Intervention de Jean-Hugues Ratenon

Séance en hémicycle du mardi 1er février 2022 à 15h00
Influence de la diplomatie française

Photo issue du site de l'Assemblée nationale ou de WikipediaJean-Hugues Ratenon :

Il y a quelques semaines, le ministre des affaires étrangères a présenté une feuille de route censée être la « première doctrine consolidée » en la matière, née de l'« urgence à repenser […] notre diplomatie culturelle et d'influence » – une urgence telle qu'il aura fallu attendre la fin du quinquennat.

Cette question du calendrier n'est pas neutre, car ce document est à certains égards moins une doctrine qu'un bilan idéalisé du quinquennat d'Emmanuel Macron. On serait bien en peine d'y trouver une direction claire. Certes, la notion d'influence dans le domaine des relations internationales est elle-même difficile à cerner. Elle renvoie généralement à la capacité à faire triompher ses vues par des outils alternatifs, non coercitifs, ne relevant pas des attributs de la puissance telle qu'elle est habituellement définie.

On ne dissertera pas ici de l'opposition très artificielle opérée entre hard power et soft power.
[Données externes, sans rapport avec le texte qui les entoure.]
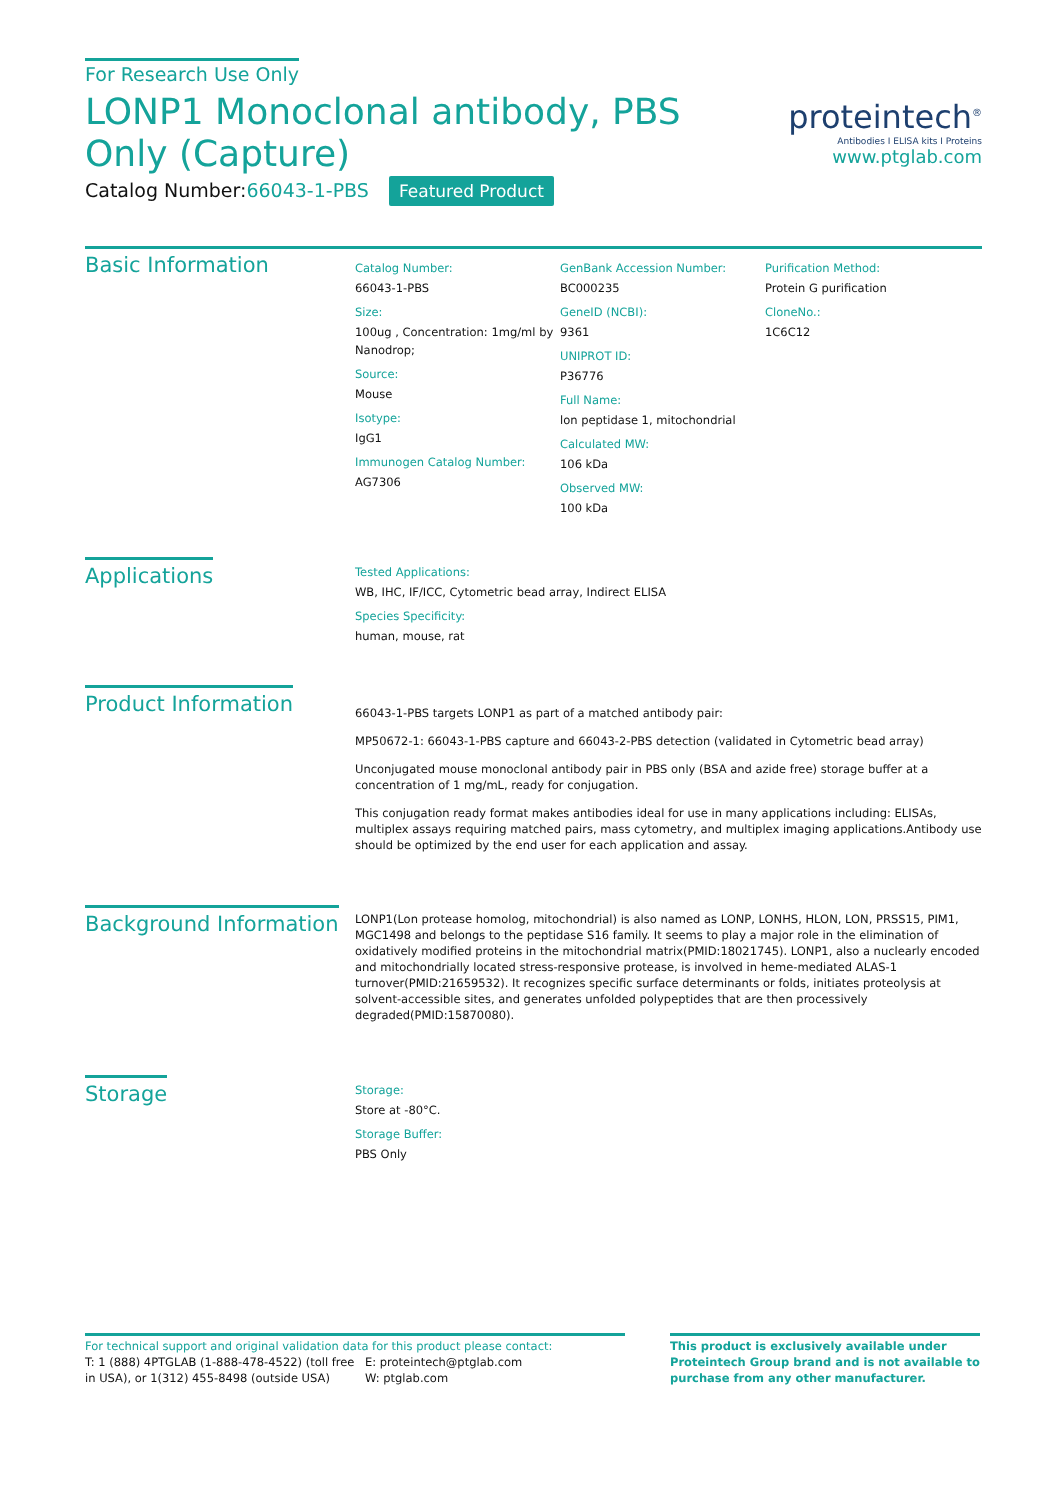For Research Use Only
LONP1 Monoclonal antibody, PBS Only (Capture)
Catalog Number:66043-1-PBS Featured Product
proteintech<sup>®</sup>
Antibodies I ELISA kits I Proteins
www.ptglab.com
Basic Information
Catalog Number:
66043-1-PBS
Size:
100ug , Concentration: 1mg/ml by Nanodrop;
Source:
Mouse
Isotype:
IgG1
Immunogen Catalog Number:
AG7306
GenBank Accession Number:
BC000235
GeneID (NCBI):
9361
UNIPROT ID:
P36776
Full Name:
lon peptidase 1, mitochondrial
Calculated MW:
106 kDa
Observed MW:
100 kDa
Purification Method:
Protein G purification
CloneNo.:
1C6C12
Applications
Tested Applications:
WB, IHC, IF/ICC, Cytometric bead array, Indirect ELISA
Species Specificity:
human, mouse, rat
Product Information
66043-1-PBS targets LONP1 as part of a matched antibody pair:
MP50672-1: 66043-1-PBS capture and 66043-2-PBS detection (validated in Cytometric bead array)
Unconjugated mouse monoclonal antibody pair in PBS only (BSA and azide free) storage buffer at a concentration of 1 mg/mL, ready for conjugation.
This conjugation ready format makes antibodies ideal for use in many applications including: ELISAs, multiplex assays requiring matched pairs, mass cytometry, and multiplex imaging applications.Antibody use should be optimized by the end user for each application and assay.
Background Information
LONP1(Lon protease homolog, mitochondrial) is also named as LONP, LONHS, HLON, LON, PRSS15, PIM1, MGC1498 and belongs to the peptidase S16 family. It seems to play a major role in the elimination of oxidatively modified proteins in the mitochondrial matrix(PMID:18021745). LONP1, also a nuclearly encoded and mitochondrially located stress-responsive protease, is involved in heme-mediated ALAS-1 turnover(PMID:21659532). It recognizes specific surface determinants or folds, initiates proteolysis at solvent-accessible sites, and generates unfolded polypeptides that are then processively degraded(PMID:15870080).
Storage
Storage:
Store at -80°C.
Storage Buffer:
PBS Only
For technical support and original validation data for this product please contact:
T: 1 (888) 4PTGLAB (1-888-478-4522) (toll free in USA), or 1(312) 455-8498 (outside USA)
E: proteintech@ptglab.com
W: ptglab.com
This product is exclusively available under Proteintech Group brand and is not available to purchase from any other manufacturer.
Selon nous, la question de l'influence et de la puissance supporte mal la séparation canonique entre ce qui relève de l'action dite extérieure et ce qui relève de la politique dite intérieure.

Au début de la pandémie, il est apparu aux yeux du monde que des décennies de néolibéralisme destructeur nous avaient rendus dépendants des importations pour 80 % de nos médicaments et dispositifs médicaux comme les masques. La responsabilité de cette réalité, désastreuse pour notre image, est-elle à chercher du côté de notre diplomatie d'influence ou de décisions prises ailleurs qu'au ministère des affaires étrangères ? Quant à la prétention du Gouvernement à œuvrer pour le climat, qu'en penser alors que la France a été attaquée pour son inaction climatique ? Et que dire quand ce même gouvernement affirme contribuer à la diffusion des droits humains et de la liberté alors que l'État français a été pointé du doigt par l'ONU du fait de la répression qu'il a organisée contre les gilets jaunes ? Que dire encore quand il appelle à préserver les biens communs tout en s'abritant derrière l'Union européenne pour bloquer la levée des brevets sur les vaccins à l'Organisation mondiale du commerce (OMC) ?

Mais revenons-en à la feuille de route stricto sensu. Pour nous, l'influence repose sur trois éléments : elle suppose de déployer des moyens ; elle dépend de la capacité à parler de sa propre voix ; elle est inséparable de l'image que renvoie la France aux autres peuples.

S'agissant des moyens, nous voyons bien que le bilan dressé dans la feuille de route s'apparente à un miracle, eu égard au sort réservé depuis trente ans au ministère des affaires étrangères : des effectifs diminués de 53 %, des biens immobiliers essentiels à la représentation de la France vendus à l'encan ! Les régions les plus sévèrement touchées ont été l'Afrique et l'océan Indien. Le ministre Le Drian s'est vanté d'avoir stoppé l'hémorragie : c'est oublier que le budget pour 2022 n'atteint même pas le niveau de celui de 2017.